Evidence-Informed Quality Indicators for Pediatric Trauma Care.

Journal: JAMA Pediatrics
Published:
Abstract

Despite the unique physiological characteristics and health care needs of pediatric trauma patients, there is a lack of quality indicators (QIs) based on pediatric-specific evidence to support quality improvement in this population. To develop a consensus-based set of QIs for acute pediatric trauma care that considers evidence on effectiveness, safety, cost-effectiveness, equity, and caregiver perspectives and is applicable in pediatric and nonpediatric trauma centers. A modified Research and Development (RAND)/University of California Los Angeles (UCLA) expert consensus study was conducted consisting of an online survey and a virtual workshop, led by an independent moderator.
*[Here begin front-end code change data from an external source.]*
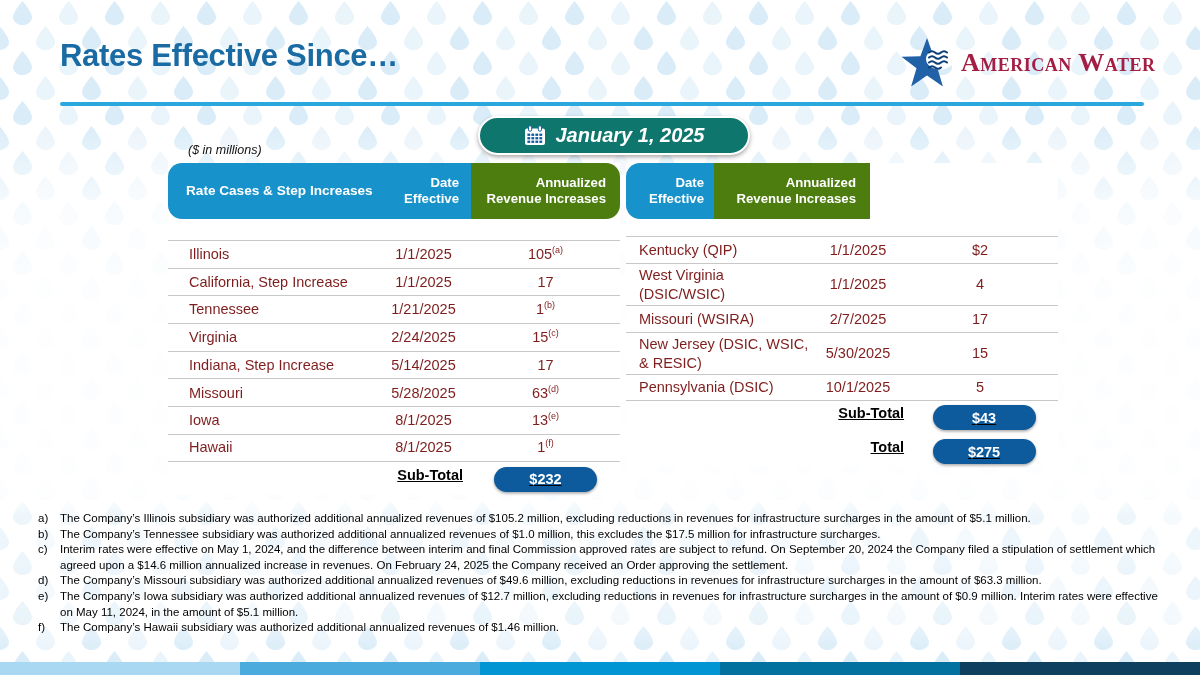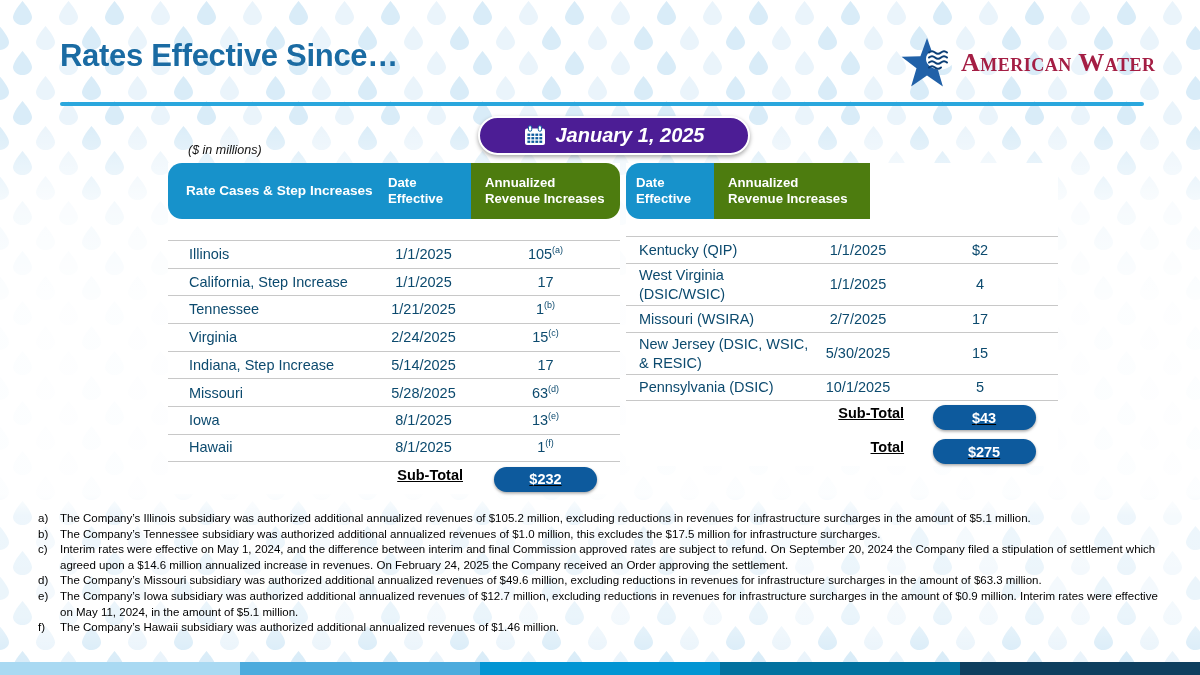--- a/index.html
+++ b/index.html
@@ -37,7 +37,7 @@
 
   .date-badge {
     position:absolute; left:478px; top:116px; width:272px; height:39px;
-    background:#4c1d95; border:2.5px solid #ffffff; border-radius:23px;
+    background:#0f766e; border:2.5px solid #ffffff; border-radius:23px;
     box-sizing:border-box; display:flex; align-items:center; justify-content:center; gap:10px;
     box-shadow:0 2px 4px rgba(0,0,0,0.35);
   }

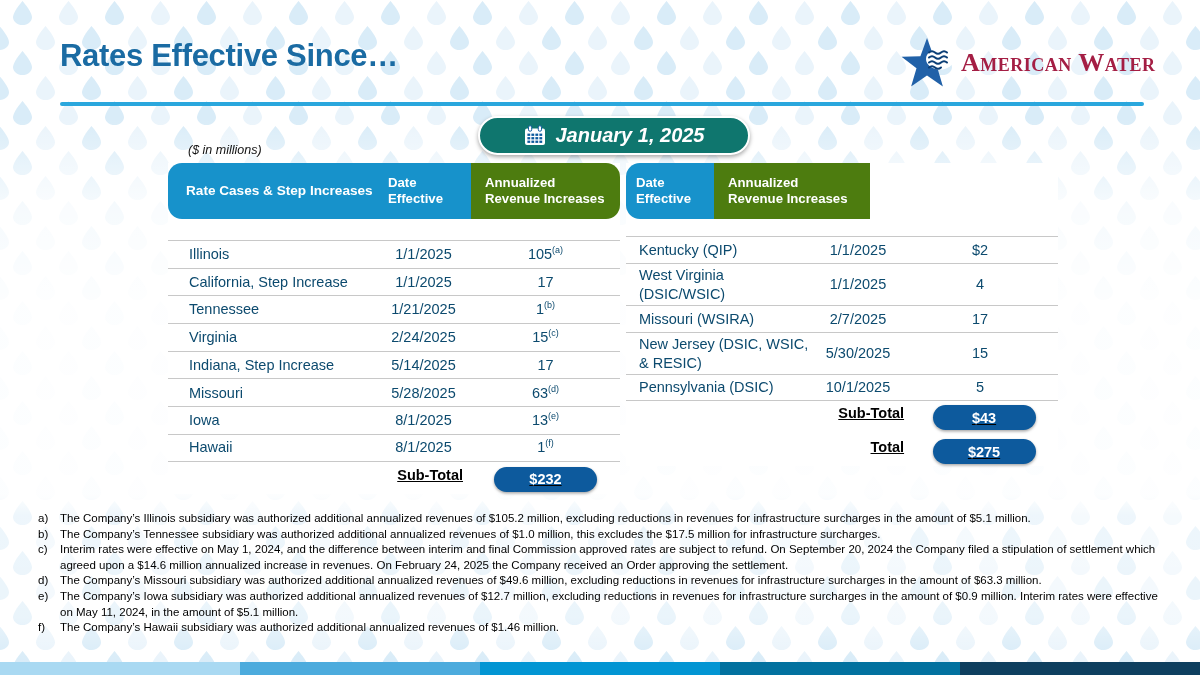--- a/index.html
+++ b/index.html
@@ -51,7 +51,7 @@
 
   .thead { display:flex; height:56px; border-radius:14px; overflow:hidden;
     color:#ffffff; font-weight:bold; font-size:13.2px; line-height:1.25; }
-  .th { display:flex; align-items:center; justify-content:center; text-align:left; box-sizing:border-box; }
+  .th { display:flex; align-items:center; justify-content:center; text-align:right; box-sizing:border-box; }
   .th.dark  { background:#1792cb; }
   .th.light { background:#4d7c0f; }
 

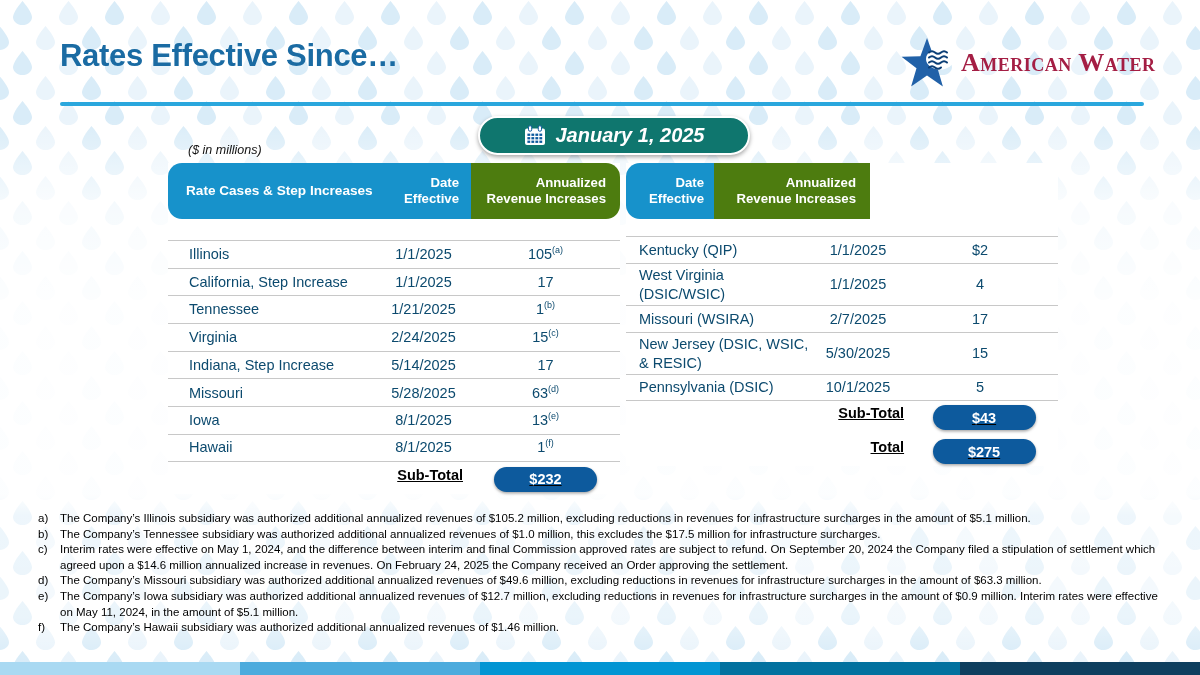--- a/index.html
+++ b/index.html
@@ -66,7 +66,7 @@
   .left  .tbody { margin-top:21px; }
   .right .tbody { margin-top:17px; }
   .row { display:flex; align-items:center; border-top:1px solid #c8c8c8;
-    font-size:14.5px; color:#0c4a6e; padding:2px 0; box-sizing:border-box; }
+    font-size:14.5px; color:#7f1d1d; padding:2px 0; box-sizing:border-box; }
   .left  .row { height:27.7px; }
   .right .row { min-height:27px; }
   .tbody .row:last-child { border-bottom:1px solid #c8c8c8; }

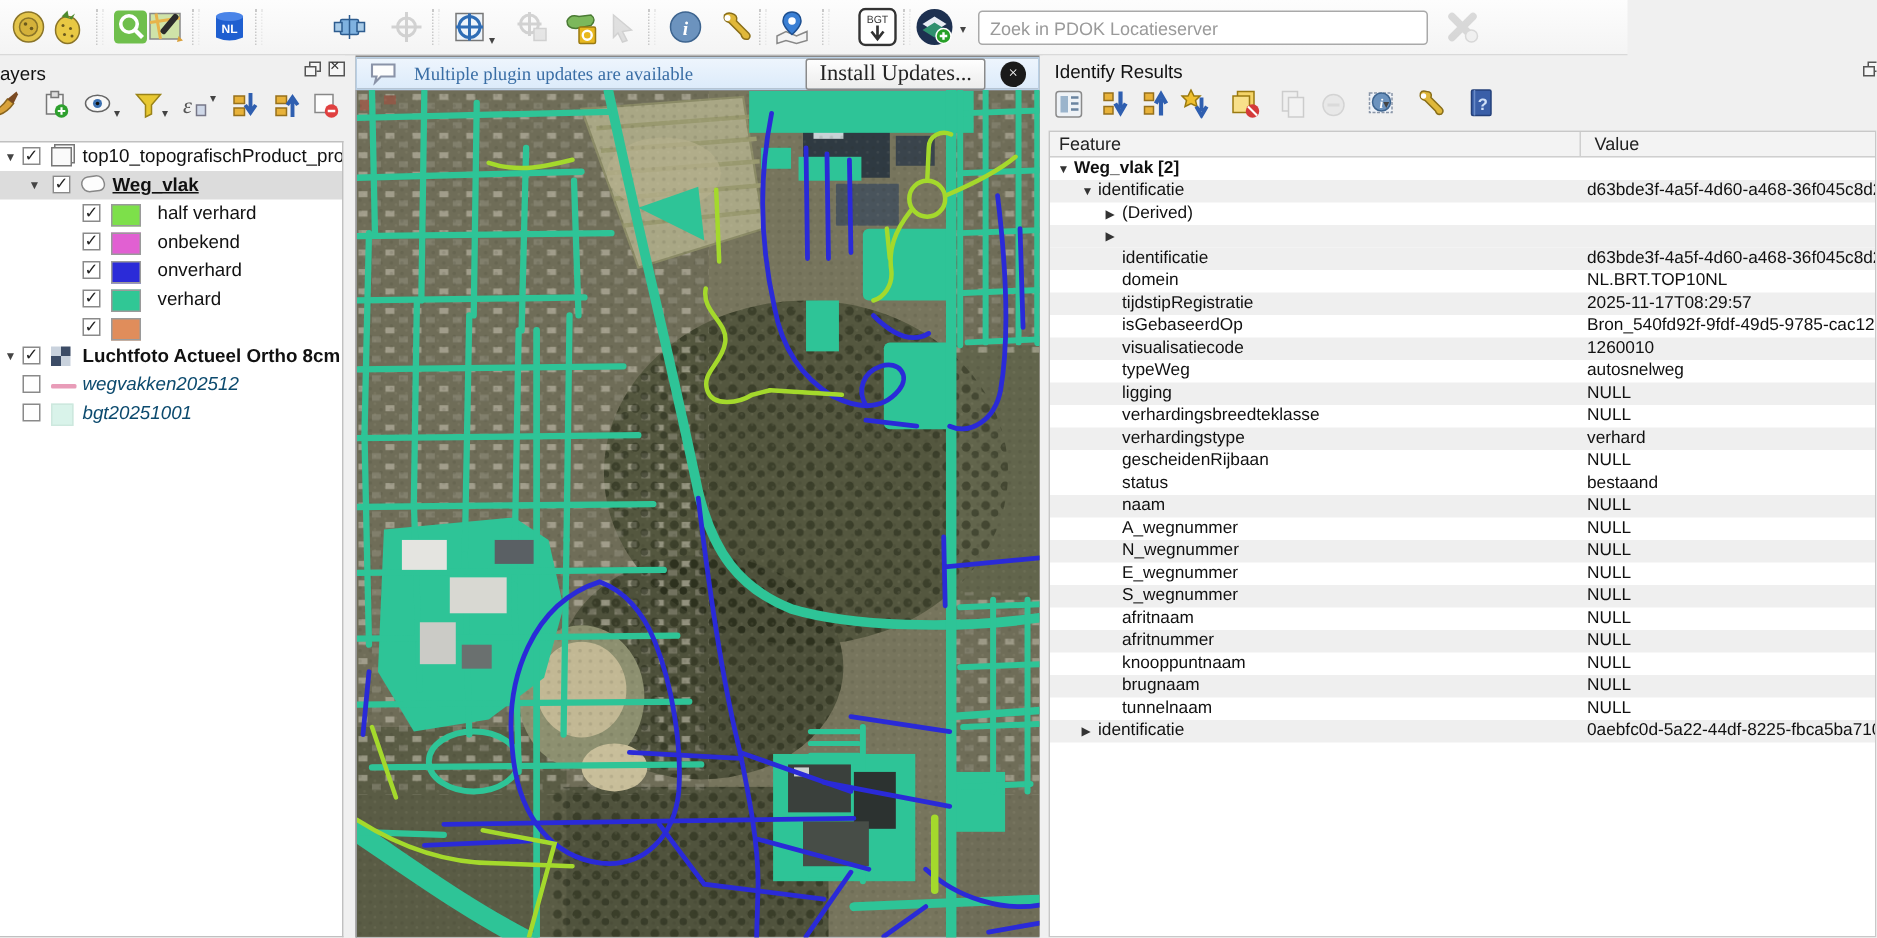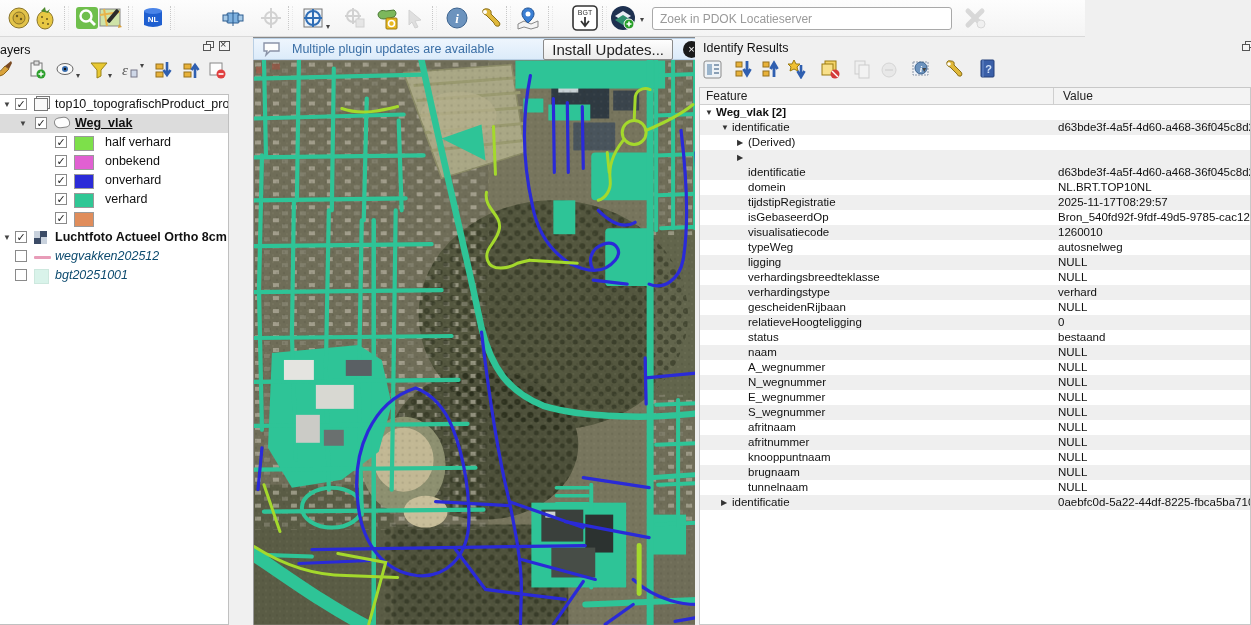--- a/index.html
+++ b/index.html
@@ -51,7 +51,7 @@
   .bar { height:4px; width:17px; border-radius:1px; }
   .swatch { width:20px; height:15px; border:1px solid #9a9a9a; }
   
-  #map-col { position:absolute; left:253px; top:37px; width:456px; bottom:0; background:#888; }
+  #map-col { position:absolute; left:237px; top:37px; width:456px; bottom:0; background:#888;font-family:Liberation Serif, serif; }
   #msg-bar { position:absolute; left:0; top:1px; width:456px; height:22px;
     background:linear-gradient(#eef5fd,#dcebfa); border:1px solid #b9cfe4; display:flex;
     align-items:center; }

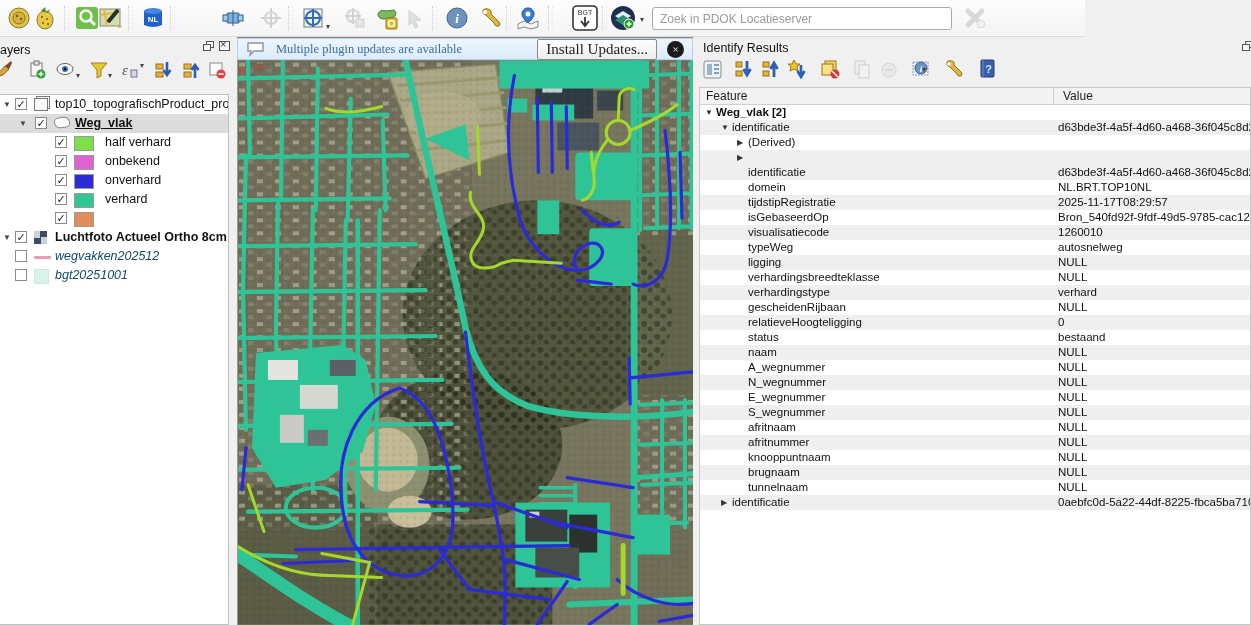--- a/index.html
+++ b/index.html
@@ -640,10 +640,6 @@
           <span class="nm" style="left: 48px;">gescheidenRijbaan</span>
           <span class="vl">NULL</span>
         </div>
-        <div class="irow alt">
-          <span class="nm" style="left: 48px;">relatieveHoogteligging</span>
-          <span class="vl">0</span>
-        </div>
         <div class="irow">
           <span class="nm" style="left: 48px;">status</span>
           <span class="vl">bestaand</span>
Panelists represented key areas of pediatric trauma patient management, diverse care settings (from level I pediatric trauma centers to level III referring centers), 5 high-resource countries, and caregivers. Data were analyzed from May to August 2024. Likert-scale ratings of 41 QIs. Panelists rated 41 QIs on a 7-point Likert scale according to 4 criteria: importance, supporting evidence, actionability, and measurability. QIs with a global score of 24 of 28 or greater and an importance score of 6 of 7 or greater were considered accepted by consensus. A total of 65 experts were invited, of whom 59 accepted (91%; 25 over 50 years of age [44.7%]; 34 female [60.7%]), 56 (95%) completed the first round, and 54 (92%) completed both rounds. Twenty-three QIs were selected covering key areas of acute pediatric trauma management (eg, transfer to a pediatric trauma center for neurotrauma or major multisystem trauma, documentation of vital signs, early rehabilitation, nutritional support), the most common types of injuries (eg, hypertonic saline in severe traumatic brain injury, stabilization of femoral shaft fractures, nonoperative management of solid organ injuries), value in care (eg, imaging in children at low risk on a clinical decision rule), patient-centered care (eg, designated support person, caregiver presence), and equity (eg, mental health screening). These results may be used by trauma quality improvement programs in high-resource countries to select context-specific quality indicators to improve the effectiveness, safety, cost-effectiveness, equity, and patient-centered nature of pediatric trauma care.